Dieser Fund beweist gleichzeitig, dass die Alvarezsuariden nicht von den Urvögeln abstammen.
Das fast vollständige, drei Meter lange Fossil, das in der Wüste Gobi in China entdeckt wurde, werde die Familie der Alvarezsauriden in der Evolution noch mehr von der Gruppe der Vögel abgerückt, erklärte Jonah Choiniere, Paläontologe an der George Washington Universität.
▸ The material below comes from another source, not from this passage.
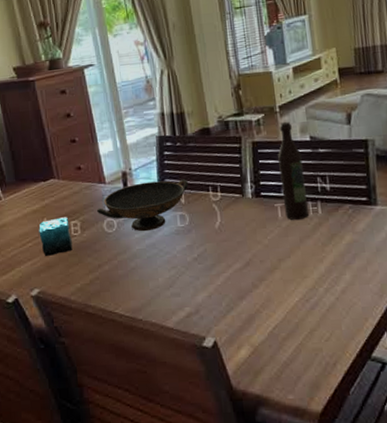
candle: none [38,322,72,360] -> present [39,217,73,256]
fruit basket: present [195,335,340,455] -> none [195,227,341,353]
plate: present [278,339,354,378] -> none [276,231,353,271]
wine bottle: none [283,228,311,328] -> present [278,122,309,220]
Er ist einer der Entdecker des neuen, wissenschaftlich als Haplocheirus soller bezeichneten Dinosauriers, und veröffentlichte seine Erkenntnisse in der neuesten Ausgabe des Wissenschaftsmagazins Science.
Übergangsfossil
Der Haplocheirus sei ein Übergangsfossil, da er eine noch frühere Evolutionsphase der Vorderbeine der Alvarezsauriden zeige. Der Fund bestätige die Vermutung, dass diese Dinosaurierfamilie schon zum Ende des Jura vor 160 Millionen Jahren gelebt habe, erklärte der Wissenschaftler.
Der Haplocheirus weise mehrere Merkmale auf, die ihn als Mitglied der Alvarezsauriden auszeichnen, die nicht fliegen können, von denen wegen ihres Körperbaus jedoch vermutet wurde, dass sie von den Urvögeln abstammen. Der Haplocheirus beweist der Studie zufolge, dass die Alvarezsauriden sich parallel zu den Vögeln entwickelt haben.